YOUR INSTRUCTIONS: Report each line of the records where "clienti" occurs.

DATA TO USE:
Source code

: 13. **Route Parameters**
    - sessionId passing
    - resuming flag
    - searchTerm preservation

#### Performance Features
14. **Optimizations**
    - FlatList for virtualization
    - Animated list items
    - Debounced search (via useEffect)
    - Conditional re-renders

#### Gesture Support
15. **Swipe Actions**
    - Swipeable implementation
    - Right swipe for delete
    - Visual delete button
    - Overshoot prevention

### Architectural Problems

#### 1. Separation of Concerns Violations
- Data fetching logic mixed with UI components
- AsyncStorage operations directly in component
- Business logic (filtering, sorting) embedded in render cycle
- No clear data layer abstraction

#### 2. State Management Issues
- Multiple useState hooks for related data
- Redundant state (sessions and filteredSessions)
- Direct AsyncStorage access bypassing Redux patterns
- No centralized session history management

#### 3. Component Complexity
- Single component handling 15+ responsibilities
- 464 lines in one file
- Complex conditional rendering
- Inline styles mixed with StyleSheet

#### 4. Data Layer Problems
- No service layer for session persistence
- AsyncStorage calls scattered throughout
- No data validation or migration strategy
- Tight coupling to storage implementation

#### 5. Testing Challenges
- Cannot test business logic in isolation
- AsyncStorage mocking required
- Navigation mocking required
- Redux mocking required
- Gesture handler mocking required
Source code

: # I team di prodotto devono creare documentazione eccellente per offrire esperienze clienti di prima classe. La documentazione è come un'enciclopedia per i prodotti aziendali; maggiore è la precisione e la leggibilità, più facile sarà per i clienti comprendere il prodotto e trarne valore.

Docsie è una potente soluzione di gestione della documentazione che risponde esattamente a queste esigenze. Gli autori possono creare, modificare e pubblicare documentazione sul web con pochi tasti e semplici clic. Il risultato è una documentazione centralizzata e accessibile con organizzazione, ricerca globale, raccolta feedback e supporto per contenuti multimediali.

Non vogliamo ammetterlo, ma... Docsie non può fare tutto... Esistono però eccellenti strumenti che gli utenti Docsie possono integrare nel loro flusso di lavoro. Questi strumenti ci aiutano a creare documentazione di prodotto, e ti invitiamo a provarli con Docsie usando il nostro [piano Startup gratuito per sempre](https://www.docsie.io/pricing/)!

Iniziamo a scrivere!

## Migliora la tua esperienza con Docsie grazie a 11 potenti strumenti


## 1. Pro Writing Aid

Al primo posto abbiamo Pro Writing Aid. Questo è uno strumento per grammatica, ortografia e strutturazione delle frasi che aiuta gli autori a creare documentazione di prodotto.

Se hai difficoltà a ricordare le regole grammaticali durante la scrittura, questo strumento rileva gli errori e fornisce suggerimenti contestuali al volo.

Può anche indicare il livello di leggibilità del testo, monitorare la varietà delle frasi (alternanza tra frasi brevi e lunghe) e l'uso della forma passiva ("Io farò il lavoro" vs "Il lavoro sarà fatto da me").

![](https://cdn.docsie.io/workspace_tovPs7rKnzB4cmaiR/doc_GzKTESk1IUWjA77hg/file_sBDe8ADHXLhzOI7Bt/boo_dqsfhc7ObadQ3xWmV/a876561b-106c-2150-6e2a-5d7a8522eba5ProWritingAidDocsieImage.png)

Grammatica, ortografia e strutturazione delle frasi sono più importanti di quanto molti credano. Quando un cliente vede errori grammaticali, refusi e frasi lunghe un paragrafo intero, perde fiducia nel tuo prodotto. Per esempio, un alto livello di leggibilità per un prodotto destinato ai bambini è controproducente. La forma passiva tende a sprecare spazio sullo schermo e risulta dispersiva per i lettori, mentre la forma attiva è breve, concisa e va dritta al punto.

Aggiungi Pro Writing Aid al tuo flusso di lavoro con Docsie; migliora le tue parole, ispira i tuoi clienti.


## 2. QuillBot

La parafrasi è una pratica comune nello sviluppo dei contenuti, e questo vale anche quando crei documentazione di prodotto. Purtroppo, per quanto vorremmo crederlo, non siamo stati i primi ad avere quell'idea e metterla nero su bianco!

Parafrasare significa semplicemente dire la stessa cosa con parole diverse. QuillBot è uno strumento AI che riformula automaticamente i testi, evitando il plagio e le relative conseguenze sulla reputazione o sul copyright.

THE COMPLETED TASK:
: # I team di prodotto devono creare documentazione eccellente per offrire esperienze clienti di prima classe. La documentazione è come un'enciclopedia per i prodotti aziendali; maggiore è la precisione e la leggibilità, più facile sarà per i clienti comprendere il prodotto e trarne valore.
Aggiungi Pro Writing Aid al tuo flusso di lavoro con Docsie; migliora le tue parole, ispira i tuoi clienti.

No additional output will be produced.